TO-DO ITEM: What's needed is an exact copy of all the data below, without pictures.

TASK MATERIAL:
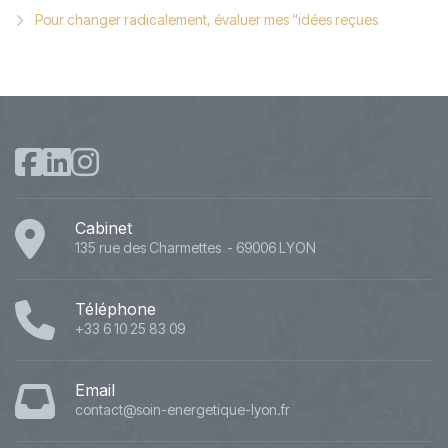
Pour changer radicalement, évaluer mes “idées reçues
Cabinet
135 rue des Charmettes - 69006 LYON
Téléphone
+33 6 10 25 83 09
Email
contact@soin-energetique-lyon.fr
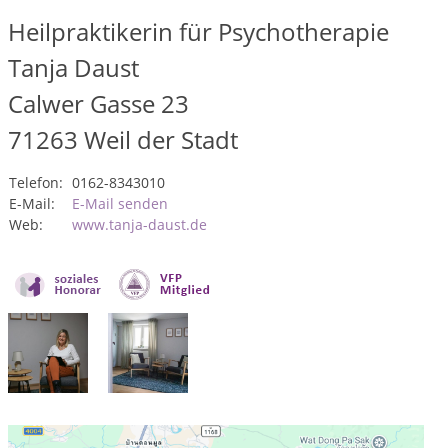
Heilpraktikerin für Psychotherapie
Tanja Daust
Calwer Gasse 23
71263
Weil der Stadt
Telefon:
0162-8343010
E-Mail:
E-Mail senden
Web:
www.tanja-daust.de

EXERCISE ANSWER:
Pour changer radicalement, évaluer mes “idées reçues
Cabinet
135 rue des Charmettes - 69006 LYON
Téléphone
+33 6 10 25 83 09
Email
contact@soin-energetique-lyon.fr
Heilpraktikerin für Psychotherapie
Tanja Daust
Calwer Gasse 23
71263
Weil der Stadt
Telefon:
0162-8343010
E-Mail:
E-Mail senden
Web:
www.tanja-daust.de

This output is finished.